10 – O que delações como
a da Odebrecht mostram? Uma coisa, basicamente: que grandes capitalistas como
ele e tantos outros tratam o processo eleitoral como se fosse a rinha de galo
particular deles, onde apostam em todos os competidores com o dinheiro que
ajuda a financiar suas milionárias campanhas eleitorais. Assim, independente de
quem ganhe o pleito eleitoral, os capitalistas que apostam rios de dinheiros em
todos os candidatos é que são os verdadeiros vencedores. E eles não fazem isso
de graça: querem favores e concessões em troca, assim como o dinheiro que eles
investiram de volta redobrado posteriormente. Como Kadaffi diz em um trecho da
página 10 do Livro Verde, “É possível comprar e manipular os votos quando os
mais pobres não podem estar no coração das lutas eleitorais; são sempre (e só)

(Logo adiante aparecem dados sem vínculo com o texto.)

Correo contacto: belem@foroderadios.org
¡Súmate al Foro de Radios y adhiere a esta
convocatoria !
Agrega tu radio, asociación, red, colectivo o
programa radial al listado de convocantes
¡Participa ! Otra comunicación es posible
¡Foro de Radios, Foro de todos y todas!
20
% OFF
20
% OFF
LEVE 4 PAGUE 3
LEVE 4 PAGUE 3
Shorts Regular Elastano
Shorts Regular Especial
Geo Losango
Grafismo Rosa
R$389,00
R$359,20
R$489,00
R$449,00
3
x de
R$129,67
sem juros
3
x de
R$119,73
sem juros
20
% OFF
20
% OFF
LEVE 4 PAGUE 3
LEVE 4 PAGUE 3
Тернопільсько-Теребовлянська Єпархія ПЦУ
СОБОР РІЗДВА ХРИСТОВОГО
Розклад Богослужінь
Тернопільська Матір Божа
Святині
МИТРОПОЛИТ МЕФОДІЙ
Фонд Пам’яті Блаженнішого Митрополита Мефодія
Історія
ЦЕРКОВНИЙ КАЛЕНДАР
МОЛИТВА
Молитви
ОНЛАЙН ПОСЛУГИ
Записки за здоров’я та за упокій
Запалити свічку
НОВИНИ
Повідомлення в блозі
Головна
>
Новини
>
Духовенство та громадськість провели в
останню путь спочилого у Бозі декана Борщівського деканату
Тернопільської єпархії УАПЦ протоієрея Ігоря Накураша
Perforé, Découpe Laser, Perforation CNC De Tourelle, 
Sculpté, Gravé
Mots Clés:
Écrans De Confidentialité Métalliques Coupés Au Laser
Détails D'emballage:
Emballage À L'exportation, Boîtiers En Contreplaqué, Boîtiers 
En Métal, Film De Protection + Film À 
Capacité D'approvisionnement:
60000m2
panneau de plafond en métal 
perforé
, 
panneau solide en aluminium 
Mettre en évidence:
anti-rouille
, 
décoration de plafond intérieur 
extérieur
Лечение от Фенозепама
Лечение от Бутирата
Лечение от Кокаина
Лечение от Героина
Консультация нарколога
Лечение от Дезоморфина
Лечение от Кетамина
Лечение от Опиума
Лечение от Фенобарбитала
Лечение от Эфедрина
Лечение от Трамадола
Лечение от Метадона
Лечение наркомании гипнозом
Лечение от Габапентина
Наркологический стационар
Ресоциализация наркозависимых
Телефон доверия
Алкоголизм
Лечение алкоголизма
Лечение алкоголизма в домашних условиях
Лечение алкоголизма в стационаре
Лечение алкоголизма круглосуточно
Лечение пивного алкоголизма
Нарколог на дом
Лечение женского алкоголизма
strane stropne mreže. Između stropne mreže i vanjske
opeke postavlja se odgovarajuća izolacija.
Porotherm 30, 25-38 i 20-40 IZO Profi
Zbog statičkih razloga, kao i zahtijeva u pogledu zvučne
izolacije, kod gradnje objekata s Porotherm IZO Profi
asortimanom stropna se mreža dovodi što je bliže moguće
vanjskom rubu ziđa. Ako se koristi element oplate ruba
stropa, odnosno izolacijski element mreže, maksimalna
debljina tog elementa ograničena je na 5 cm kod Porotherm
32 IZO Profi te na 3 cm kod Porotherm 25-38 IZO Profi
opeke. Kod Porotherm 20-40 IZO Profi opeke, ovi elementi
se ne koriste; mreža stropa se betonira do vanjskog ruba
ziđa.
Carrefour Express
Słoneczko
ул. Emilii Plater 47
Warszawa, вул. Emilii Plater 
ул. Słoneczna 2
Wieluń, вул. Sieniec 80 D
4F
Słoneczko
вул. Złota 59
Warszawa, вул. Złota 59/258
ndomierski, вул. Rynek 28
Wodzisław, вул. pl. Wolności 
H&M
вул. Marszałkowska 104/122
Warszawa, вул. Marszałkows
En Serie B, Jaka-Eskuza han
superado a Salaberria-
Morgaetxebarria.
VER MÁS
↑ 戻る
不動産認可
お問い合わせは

os ricos que ganham as eleições!”. A seguinte pergunta fica no ar: será que a
Odebrecht era a única rinheira do pedaço durante todos esses pleitos eleitorais?
E por que será que Moro, Marcelo Bretas, Dallagnol e camarilha limitada tanta
questão fazem de demolir a Odebrecht e outras empreiteiras nacionais? E mais
uma pergunta: será que a ingerência do capital no processo eleitoral é uma
exclusividade da Terra Brasilis? Será que isso também não acontece em países do
dito Primeiro Mundo tais como Estados Unidos, Canadá, Islândia, França,
Inglaterra, Holanda, Bélgica, Alemanha, Dinamarca, Noruega, Suécia, Finlândia e
Japão? Levando em consideração que Marx há um século e meio já dizia que o
estado moderno é o balcão de negócios da burguesia, eu acho que não é.
11 – O problema da
corrupção se resolve com operações policiais pontuais e com ampla cobertura e
show midiático pirotécnico tais como a Mãos Limpas (em italiano Mani Puliti) e sua
inspiração tupiniquim que atende pelo nome de Operação Lava Jato.
Fontes:
Figueiredo, Lucas. O
Operador: como (e a mando de quem) Marcos Valério irrigou os cofres do PSDB e
do PT. Rio de Janeiro: Record, 2006.
Kadaffi, Muammar. O
Livro Verde. Gráfica Renascença: Lisboa, 1984.